- **Work instruction**: Transcribe the entries below exactly, starting with the line that has "المحتوى (Content)" and stopping after the line that has "платную консультацию юриста"; no pictures belong in the copy.

(Page images and extracted text)
--- --- ---

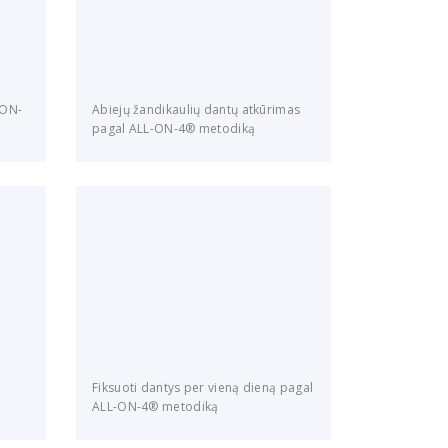
-ON-
Abiejų žandikaulių dantų atkūrimas
pagal ALL-ON-4® metodiką
Fiksuoti dantys per vieną dieną pagal
ALL-ON-4® metodiką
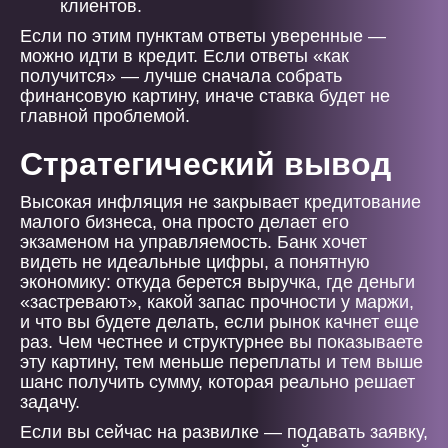
клиентов.
Если по этим пунктам ответы уверенные —
можно идти в кредит. Если ответы «как
получится» — лучше сначала собрать
финансовую картину, иначе ставка будет не
главной проблемой.
Стратегический вывод
Высокая инфляция не закрывает кредитование
малого бизнеса, она просто делает его
экзаменом на управляемость. Банк хочет
видеть не идеальные цифры, а понятную
экономику: откуда берется выручка, где деньги
«застревают», какой запас прочности у маржи,
и что вы будете делать, если рынок качнет еще
раз. Чем честнее и структурнее вы показываете
эту картину, тем меньше переплаты и тем выше
шанс получить сумму, которая реально решает
задачу.
Если вы сейчас на развилке — подавать заявку,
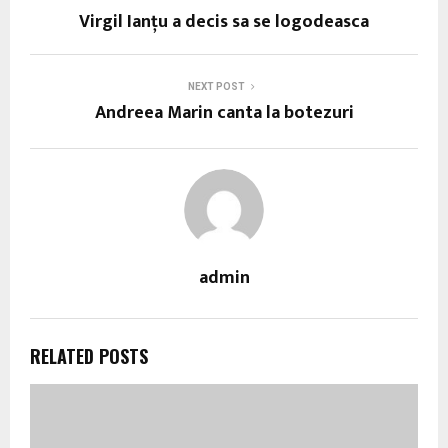
Virgil Ianţu a decis sa se logodeasca
NEXT POST
Andreea Marin canta la botezuri
admin
RELATED POSTS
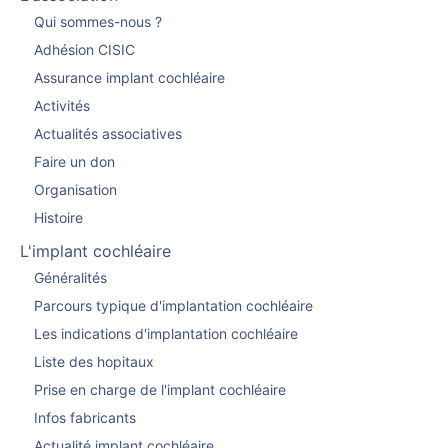
Qui sommes-nous ?
Adhésion CISIC
Assurance implant cochléaire
Activités
Actualités associatives
Faire un don
Organisation
Histoire
L'implant cochléaire
Généralités
Parcours typique d'implantation cochléaire
Les indications d'implantation cochléaire
Liste des hopitaux
Prise en charge de l'implant cochléaire
Infos fabricants
Actualité implant cochléaire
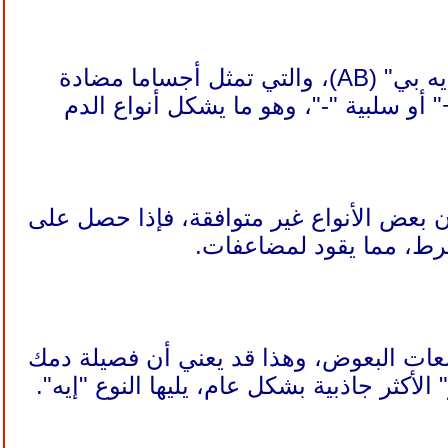
توجد 4 مجموعات دم رئيسية، هي: "إيه" (A)، و"بي" (B)، و"أو" (O)، و"إيه بي" (AB)، والتي تمثل أجساما مضادة
 أو سلبية "-"، وهو ما يشكل أنواع الدم
 بعض الأنواع غير متوافقة، فإذا حصل على
فرط، مما يقود لمضاعفات.
سعات البعوض، وهذا قد يعني أن فصيلة دمك
أكثر جاذبية بشكل عام، يليها النوع "إيه".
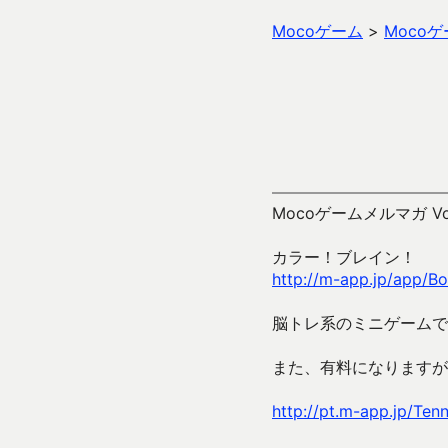
Mocoゲーム
>
Moco
Mocoゲームメルマガ 
カラー！ブレイン！
http://m-app.jp/app/B
脳トレ系のミニゲームで
また、有料になりますが
http://pt.m-app.jp/Ten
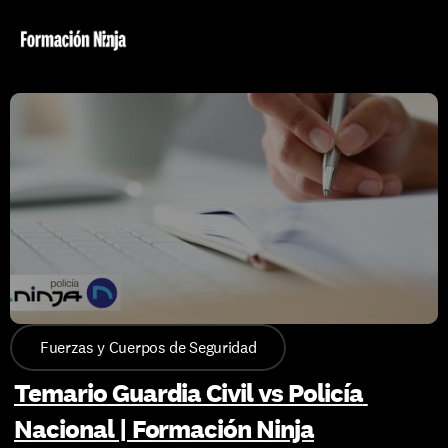
Fuerzas y Cuerpos de Seguridad
Temario Guardia Civil vs Policía 
Nacional | Formación Ninja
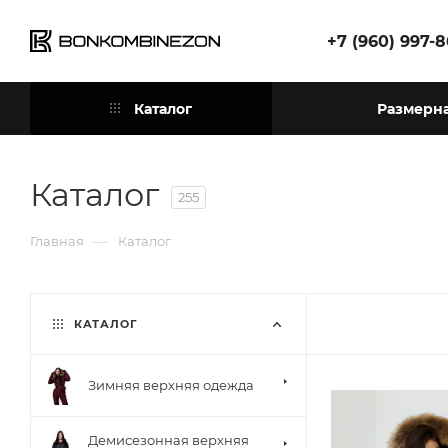
+7 (960) 997-
Каталог
Размерна
Каталог
255
—
Главная
Каталог
КАТАЛОГ
Зимняя верхняя одежда
Демисезонная верхняя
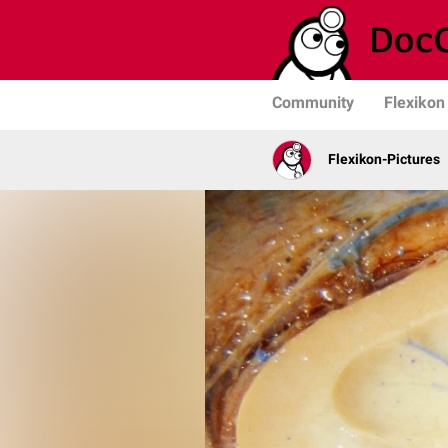
Community
Flexikon
Flexikon-Pictures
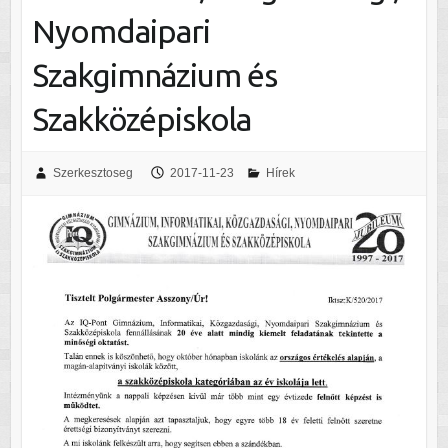
Nyomdaipari
Szakgimnázium és
Szakközépiskola
Szerkesztoseg
2017-11-23
Hírek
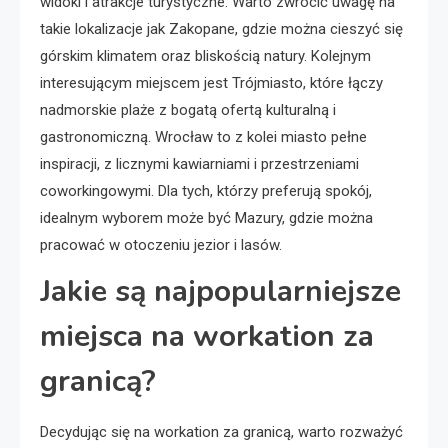
widoki i atrakcje turystyczne. Warto zwrócić uwagę na
takie lokalizacje jak Zakopane, gdzie można cieszyć się
górskim klimatem oraz bliskością natury. Kolejnym
interesującym miejscem jest Trójmiasto, które łączy
nadmorskie plaże z bogatą ofertą kulturalną i
gastronomiczną. Wrocław to z kolei miasto pełne
inspiracji, z licznymi kawiarniami i przestrzeniami
coworkingowymi. Dla tych, którzy preferują spokój,
idealnym wyborem może być Mazury, gdzie można
pracować w otoczeniu jezior i lasów.
Jakie są najpopularniejsze
miejsca na workation za
granicą?
Decydując się na workation za granicą, warto rozważyć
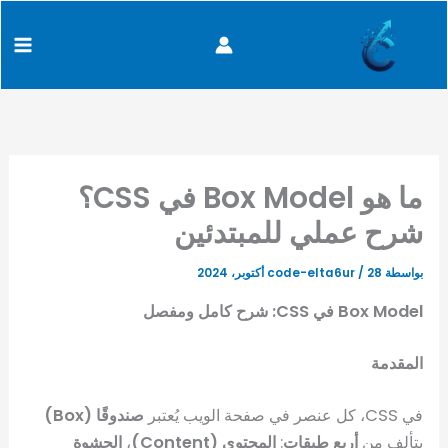
خطي
content
لى
لمحتوى
ما هو Box Model في CSS؟
شرح عملي للمبتدئين
بواسطة
28 أكتوبر، 2024
/
code-elta6ur
Box Model في CSS: شرح كامل ومفصل
المقدمة
في CSS، كل عنصر في صفحة الويب يُعتبر
صندوقًا (Box)
يتألف من
أربع طبقات
:
المحتوى (Content)
،
الحشوة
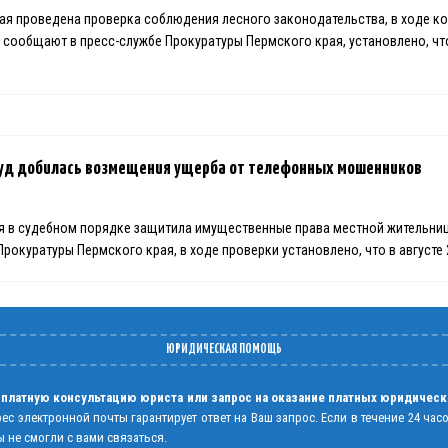
ая проведена проверка соблюдения лесного законодательства, в ходе ко
 сообщают в пресс-службе Прокуратуры Пермского края, установлено, ч
 суд добилась возмещения ущерба от телефонных мошенников
я в судебном порядке защитила имущественные права местной жительни
рокуратуры Пермского края, в ходе проверки установлено, что в августе
ЮРИДИЧЕСКАЯ ПОМОЩЬ
 платную консультацию юриста или запрос на оказание платных юридическ
рес электронной почты гарантирует ответ на Ваш запрос. Если в течение 24 час
 не смогли с вами связаться.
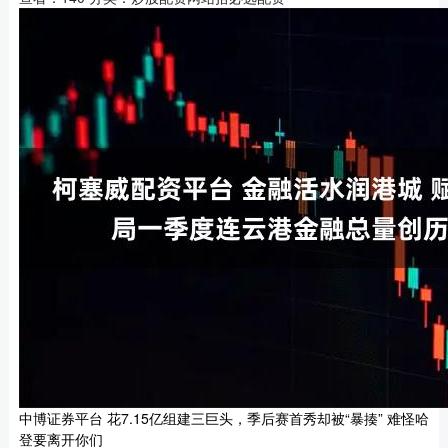
中博证券平台 花7.15亿组建三巨头，季后赛首秀却被“暴揍” 难怪哈
登要离开你们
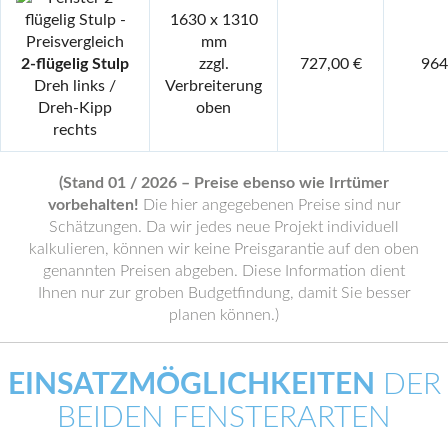
1630 x 1310
mm
2-flügelig Stulp
zzgl.
727,00 €
964
Dreh links /
Verbreiterung
Dreh-Kipp
oben
rechts
(Stand 01 / 2026 – Preise ebenso wie Irrtümer
vorbehalten!
Die hier angegebenen Preise sind nur
Schätzungen. Da wir jedes neue Projekt individuell
kalkulieren, können wir keine Preisgarantie auf den oben
genannten Preisen abgeben. Diese Information dient
Ihnen nur zur groben Budgetfindung, damit Sie besser
planen können.)
EINSATZMÖGLICHKEITEN
DER
BEIDEN FENSTERARTEN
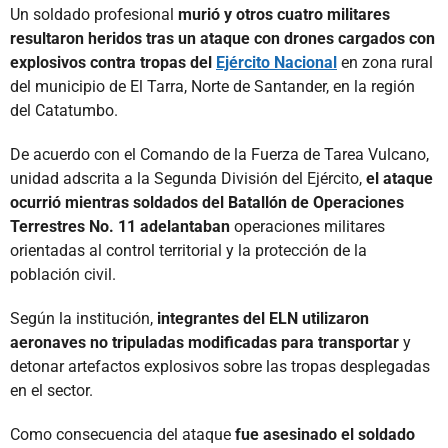
Un soldado profesional
murió y otros cuatro militares
resultaron heridos tras un ataque con drones cargados con
explosivos contra tropas del
Ejército Nacional
en zona rural
del municipio de El Tarra, Norte de Santander, en la región
del Catatumbo.
De acuerdo con el Comando de la Fuerza de Tarea Vulcano,
unidad adscrita a la Segunda División del Ejército,
el ataque
ocurrió mientras soldados del Batallón de Operaciones
Terrestres No. 11 adelantaban
operaciones militares
orientadas al control territorial y la protección de la
población civil.
Según la institución,
integrantes del ELN utilizaron
aeronaves no tripuladas modificadas para transportar
y
detonar artefactos explosivos sobre las tropas desplegadas
en el sector.
Como consecuencia del ataque
fue asesinado el soldado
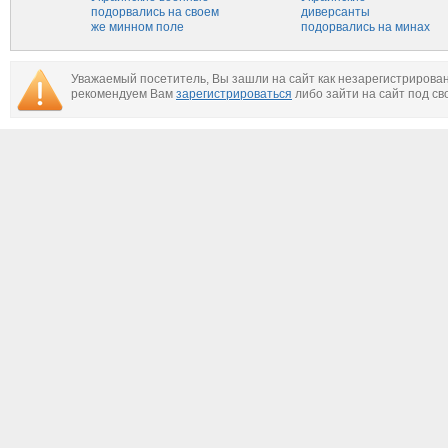
Новороссия
подорвались на своем
диверсанты
же минном поле
подорвались на минах
при попытке
проникновения на
территорию
Уважаемый посетитель, Вы зашли на сайт как незарегистрирова
подконтрольную ДНР
рекомендуем Вам
зарегистрироваться
либо зайти на сайт под св
— Новороссия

--- --- ---

- **Exercise response**:
المحتوى (Content)
،
الحشوة
ая проведена проверка соблюдения лесного законодательства, в ходе ко
 сообщают в пресс-службе Прокуратуры Пермского края, установлено, ч
 суд добилась возмещения ущерба от телефонных мошенников
я в судебном порядке защитила имущественные права местной жительни
рокуратуры Пермского края, в ходе проверки установлено, что в августе
ЮРИДИЧЕСКАЯ ПОМОЩЬ
 платную консультацию юриста или запрос на оказание платных юридическ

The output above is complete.